[Records from a dataset]
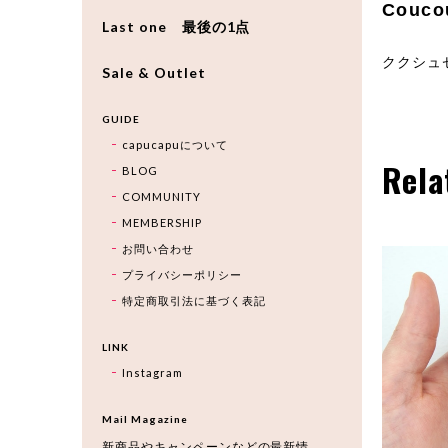
Couco
Last one 最後の1点
ククシュ
Sale & Outlet
GUIDE
capucapuについて
Rela
BLOG
COMMUNITY
MEMBERSHIP
お問い合わせ
プライバシーポリシー
特定商取引法に基づく表記
LINK
Instagram
Mail Magazine
新商品やキャンペーンなどの最新情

◆ Brief ◆
Copy the records exactly; no image should appear in the result.

◆ Response area ◆
Couco
Last one 最後の1点
ククシュ
Sale & Outlet
GUIDE
capucapuについて
Rela
BLOG
COMMUNITY
MEMBERSHIP
お問い合わせ
プライバシーポリシー
特定商取引法に基づく表記
LINK
Instagram
Mail Magazine
新商品やキャンペーンなどの最新情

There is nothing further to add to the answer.